Apart from all the technological advancements, AMD’s new Ryzen processors also use a new 14nm finfet node from Globalfoundries. It is the same 14nm LPP that Globalfoundries licensed from Samsung. This has enabled high die sizes of nearly 200mm^2 with very low power consumption. Also, AMD chose to not include any graphics engine in their initial Summit Ridge dies. This has resulted in a 8 core die with a 20mb total cache and a very high clock speed of 4 Ghz, all within a 95 watt TDP. Actual power consumption figures may vary on the setup and the overclock used. AMD has declared that the same Zen core will scale TDP ranges all the way from 4W to 95W.
Unboxing the Ryzen 1700X
Before we jump into performance numbers. Heres a look at the test system we used:
- Ryzen R7 1700X
- MSI B350 Gaming Pro Carbon
- 16GB DDR4 @2666 MHz
- Kingston SSDNow V300 240GB
- AMD RX570 4GB DDR5 GPU
- CoolerMaster V1000 PSU
We ran the CPU through the short version of our benchmark gauntlets for now. We will be adding more tests into it so don’t forget to check back in a while.
Aida 64 CPU
Here we are seeing the R7 1700X going toe to toe with the much expensive Core i7 6950X in most cases, even edging it out on some. Which shows the improvements in the IPC department as well as multicore efficiency.
Here also we see similar performance. The Ryzen keeping up with its competitor and edging past it by a healthy margin.
Overall we are seeing healthy competition across the boards and with its price advantage we have no qualms declaring AMD as the winner here.

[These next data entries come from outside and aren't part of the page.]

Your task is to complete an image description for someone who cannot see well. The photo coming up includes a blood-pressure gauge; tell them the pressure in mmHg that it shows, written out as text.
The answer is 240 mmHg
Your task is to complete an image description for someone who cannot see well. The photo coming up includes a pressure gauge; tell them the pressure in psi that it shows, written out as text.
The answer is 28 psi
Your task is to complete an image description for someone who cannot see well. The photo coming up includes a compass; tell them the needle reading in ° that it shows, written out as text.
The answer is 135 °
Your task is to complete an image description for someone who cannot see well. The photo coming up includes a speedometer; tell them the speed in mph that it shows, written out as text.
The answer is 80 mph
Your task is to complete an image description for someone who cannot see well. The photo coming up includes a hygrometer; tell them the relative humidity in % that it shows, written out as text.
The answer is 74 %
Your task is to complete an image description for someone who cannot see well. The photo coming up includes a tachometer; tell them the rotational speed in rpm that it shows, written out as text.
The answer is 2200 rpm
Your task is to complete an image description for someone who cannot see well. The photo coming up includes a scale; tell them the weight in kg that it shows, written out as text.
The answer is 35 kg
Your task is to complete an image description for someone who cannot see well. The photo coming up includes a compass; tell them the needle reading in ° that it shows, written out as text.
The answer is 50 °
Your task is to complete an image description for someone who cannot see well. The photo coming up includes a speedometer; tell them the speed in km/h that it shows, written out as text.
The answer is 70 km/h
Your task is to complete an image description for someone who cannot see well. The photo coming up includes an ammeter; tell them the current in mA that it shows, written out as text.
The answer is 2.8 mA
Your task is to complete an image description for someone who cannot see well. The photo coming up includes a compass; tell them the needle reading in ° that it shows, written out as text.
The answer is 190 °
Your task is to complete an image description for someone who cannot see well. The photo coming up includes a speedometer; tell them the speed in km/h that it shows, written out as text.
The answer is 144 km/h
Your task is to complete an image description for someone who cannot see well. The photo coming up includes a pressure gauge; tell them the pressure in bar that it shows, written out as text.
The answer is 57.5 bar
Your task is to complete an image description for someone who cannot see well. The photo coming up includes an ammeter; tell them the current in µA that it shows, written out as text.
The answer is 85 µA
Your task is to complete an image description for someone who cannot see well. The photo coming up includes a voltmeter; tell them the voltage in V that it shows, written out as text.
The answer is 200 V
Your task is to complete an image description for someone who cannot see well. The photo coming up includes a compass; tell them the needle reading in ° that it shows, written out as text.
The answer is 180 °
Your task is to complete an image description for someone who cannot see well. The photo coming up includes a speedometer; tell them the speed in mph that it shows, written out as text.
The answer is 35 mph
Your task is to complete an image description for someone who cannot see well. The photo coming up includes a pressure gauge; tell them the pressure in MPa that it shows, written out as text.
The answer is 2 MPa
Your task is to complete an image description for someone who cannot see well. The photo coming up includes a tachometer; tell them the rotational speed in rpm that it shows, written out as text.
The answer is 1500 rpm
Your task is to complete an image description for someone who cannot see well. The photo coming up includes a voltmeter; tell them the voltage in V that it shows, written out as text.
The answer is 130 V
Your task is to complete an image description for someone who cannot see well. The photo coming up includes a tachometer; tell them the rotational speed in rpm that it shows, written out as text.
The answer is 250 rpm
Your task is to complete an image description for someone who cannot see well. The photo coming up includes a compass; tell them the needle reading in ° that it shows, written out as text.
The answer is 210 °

Editors Note : We will be adding a few more real word tests into the mix, so check back in a while.
It is clearly indicative that after a long wait of a decade, we can finally stand on this soil, and conclude that AMD IS BACK! Yes guys, you heard us right. AMD is back, and it is back with a bang! Completely disrupting the performance segments on anything remotely productive, providing strong, competitive performance to other CPUs that are far above its price class. With a very competitive architecture, AMD has finally delivered on its promise of providing a 40% uplift to its IPC, and then some more. But what is the road ahead? AMD promises us further IPC improvements in their next iteration of Zen, to be named as Zen 2. How they deliver on that performance is yet to be seen, but for now, they sure deserve a huge round of applause from everyone in the pc landscape. Gone are the days when people only used to look at the blue camp while building a multi purpose workstation PC, now we have a new contender in town!
Thank you, people, for being with us through this ride. For their disruptive and market defining performance in a genre changing price segment, we award AMD our prestigious Gold award.